§ Task goal
Copy out exactly the line that contains "Diversion/Fit for Duty Policies/Education" and all lines following it to the end of the data.

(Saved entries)
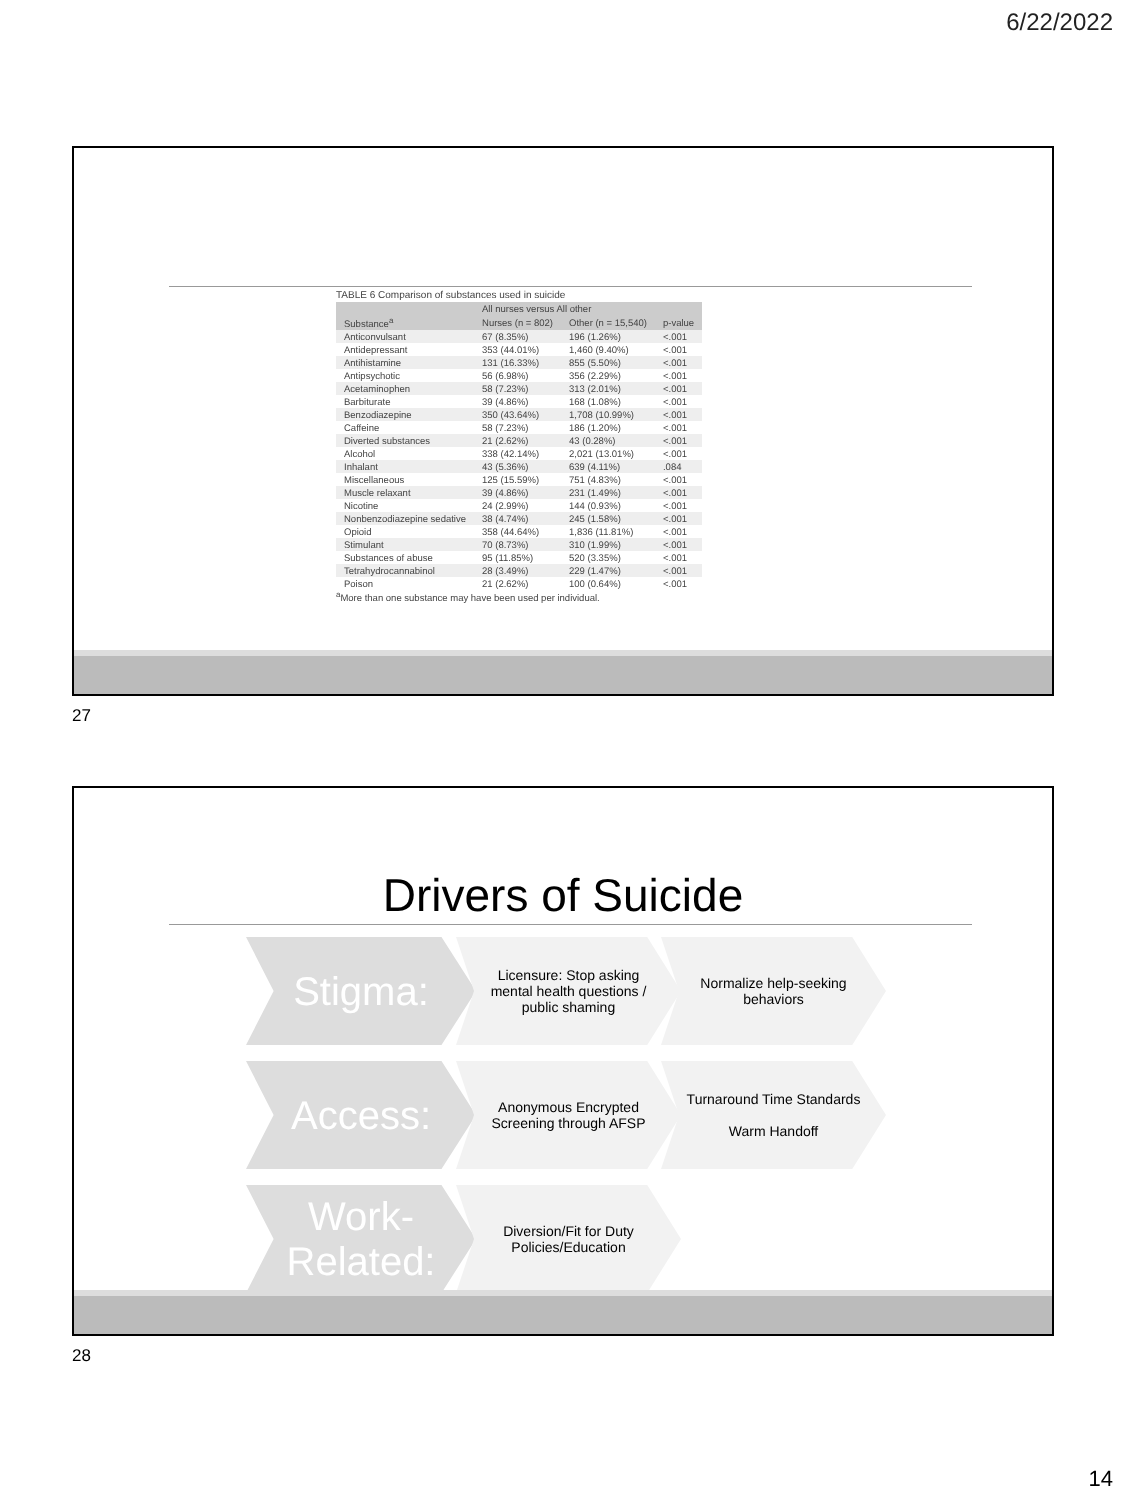6/22/2022
TABLE 6 Comparison of substances used in suicide
| | All nurses versus All other | | |
| --- | --- | --- | --- |
| Substance<sup>a</sup> | Nurses (n = 802) | Other (n = 15,540) | p-value |
| Anticonvulsant | 67 (8.35%) | 196 (1.26%) | <.001 |
| Antidepressant | 353 (44.01%) | 1,460 (9.40%) | <.001 |
| Antihistamine | 131 (16.33%) | 855 (5.50%) | <.001 |
| Antipsychotic | 56 (6.98%) | 356 (2.29%) | <.001 |
| Acetaminophen | 58 (7.23%) | 313 (2.01%) | <.001 |
| Barbiturate | 39 (4.86%) | 168 (1.08%) | <.001 |
| Benzodiazepine | 350 (43.64%) | 1,708 (10.99%) | <.001 |
| Caffeine | 58 (7.23%) | 186 (1.20%) | <.001 |
| Diverted substances | 21 (2.62%) | 43 (0.28%) | <.001 |
| Alcohol | 338 (42.14%) | 2,021 (13.01%) | <.001 |
| Inhalant | 43 (5.36%) | 639 (4.11%) | .084 |
| Miscellaneous | 125 (15.59%) | 751 (4.83%) | <.001 |
| Muscle relaxant | 39 (4.86%) | 231 (1.49%) | <.001 |
| Nicotine | 24 (2.99%) | 144 (0.93%) | <.001 |
| Nonbenzodiazepine sedative | 38 (4.74%) | 245 (1.58%) | <.001 |
| Opioid | 358 (44.64%) | 1,836 (11.81%) | <.001 |
| Stimulant | 70 (8.73%) | 310 (1.99%) | <.001 |
| Substances of abuse | 95 (11.85%) | 520 (3.35%) | <.001 |
| Tetrahydrocannabinol | 28 (3.49%) | 229 (1.47%) | <.001 |
| Poison | 21 (2.62%) | 100 (0.64%) | <.001 |
<sup>a</sup> More than one substance may have been used per individual.
27
Drivers of Suicide
Stigma:
Licensure: Stop asking mental health questions / public shaming
Normalize help-seeking behaviors
Access:
Anonymous Encrypted Screening through AFSP
Turnaround Time Standards
Warm Handoff
Work-Related:
Diversion/Fit for Duty Policies/Education
28
14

§ Response area
Diversion/Fit for Duty Policies/Education
28
14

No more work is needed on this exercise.